The other article in the same Oct. 26 issue, by Masha Gessen, was about Svetlana Alexievich, who recently won the Nobel Prize for literature for her series of books where she lets ordinary people tell their extraordinary stories, some of them almost unbearable, like the wives ministering to their husbands grotesquely dying of radiation poisoning after Chernobyl. Her commitment to truth and the huge effort she puts forth to create these narratives validate her as worthy of enduring fame, yet she is reviled in her own country, since she shatters myths that the totalitarian state so assiduously maintained, and which the masses of people became addicted to. Not the narrators of her books, however. Their personal reality was too overwhelming, and she does us the service of bringing them to us. It’s a revisionist oral history, of the kind that we seek when we read Howard Zinn, but in the words of the People themselves. Ironically, it was the project of the charlatan Joe Gould, whom Joseph Mitchell so eloquently wrote about in the pages of the New Yorker in 1964, 51 years ago, and which recently was made into a movie. The project was so seductive and Gould, a street person, so fetching and apparently convincing, that he had people like Faulkner endorsing him. Mitchell was fascinated too, but in the end he exposes Gould as a mountebank—there was no oral history of America; he hadn’t done the work, just imagined it, and his boxes of scraps of notes were virtually worthless.

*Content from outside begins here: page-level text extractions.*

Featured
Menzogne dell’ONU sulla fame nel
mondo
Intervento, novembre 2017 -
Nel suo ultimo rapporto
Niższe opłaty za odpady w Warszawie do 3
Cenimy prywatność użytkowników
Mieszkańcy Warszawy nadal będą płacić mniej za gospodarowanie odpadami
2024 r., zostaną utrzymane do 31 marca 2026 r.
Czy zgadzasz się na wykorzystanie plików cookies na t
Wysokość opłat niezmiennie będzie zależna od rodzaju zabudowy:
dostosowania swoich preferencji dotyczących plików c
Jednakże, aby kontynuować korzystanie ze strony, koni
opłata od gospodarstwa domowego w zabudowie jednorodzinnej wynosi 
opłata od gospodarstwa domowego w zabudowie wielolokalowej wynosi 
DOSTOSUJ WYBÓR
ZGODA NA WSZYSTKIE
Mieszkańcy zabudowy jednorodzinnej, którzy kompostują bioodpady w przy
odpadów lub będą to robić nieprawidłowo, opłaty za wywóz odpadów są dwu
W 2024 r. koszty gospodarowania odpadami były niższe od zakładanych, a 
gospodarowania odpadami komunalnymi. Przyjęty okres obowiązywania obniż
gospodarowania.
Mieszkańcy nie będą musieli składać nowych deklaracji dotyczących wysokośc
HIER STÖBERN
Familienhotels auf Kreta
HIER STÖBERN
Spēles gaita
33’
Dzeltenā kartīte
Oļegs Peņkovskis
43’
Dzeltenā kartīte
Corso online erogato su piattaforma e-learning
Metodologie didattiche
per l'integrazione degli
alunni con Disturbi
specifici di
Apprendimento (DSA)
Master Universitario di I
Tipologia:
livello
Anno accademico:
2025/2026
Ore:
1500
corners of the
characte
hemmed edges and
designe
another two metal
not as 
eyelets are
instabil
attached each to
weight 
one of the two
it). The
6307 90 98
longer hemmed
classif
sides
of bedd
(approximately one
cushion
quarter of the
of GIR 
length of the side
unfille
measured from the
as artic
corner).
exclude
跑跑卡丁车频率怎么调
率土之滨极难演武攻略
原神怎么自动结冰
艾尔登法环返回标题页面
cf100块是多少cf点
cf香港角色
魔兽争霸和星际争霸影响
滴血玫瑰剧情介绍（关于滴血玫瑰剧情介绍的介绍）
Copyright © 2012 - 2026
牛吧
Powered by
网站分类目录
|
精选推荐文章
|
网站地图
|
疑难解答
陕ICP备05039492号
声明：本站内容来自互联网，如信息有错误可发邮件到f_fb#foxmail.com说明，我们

Of course, we have The New Yorker and Harper’s, which give us piecemeal something like the ongoing people’s history of this country and elsewhere, a welcome service in an open society. Alexievich has performed the immensely more difficult task of compiling individual narratives around particular subjects (WWII, love and dying, in addition to Chernobyl) in cultures (that of Belorus and Russia) that have suffered from a state-imposed mythology where the population grosso modo has been forcefully deprived of their inner lives. She seeks to restore this to them via her non-fiction books, and they for the most part resist. Meanwhile, she is recognized in the West, where the commercial media culture is given the task to distract us from our deeper selves and from the hidden truths of our time, and where it succeeds broadly enough to keep the power structure just beyond threat (this is not completely certain), but where—we can be grateful—a culture exists in art and journalism that nurtures it. Alexievich deserves every accolade she receives here, where, proud of our openness, we welcome her. But we also need to acknowledge at the same time the pervasive forces that banalize discourse and separate us from our deeper selves.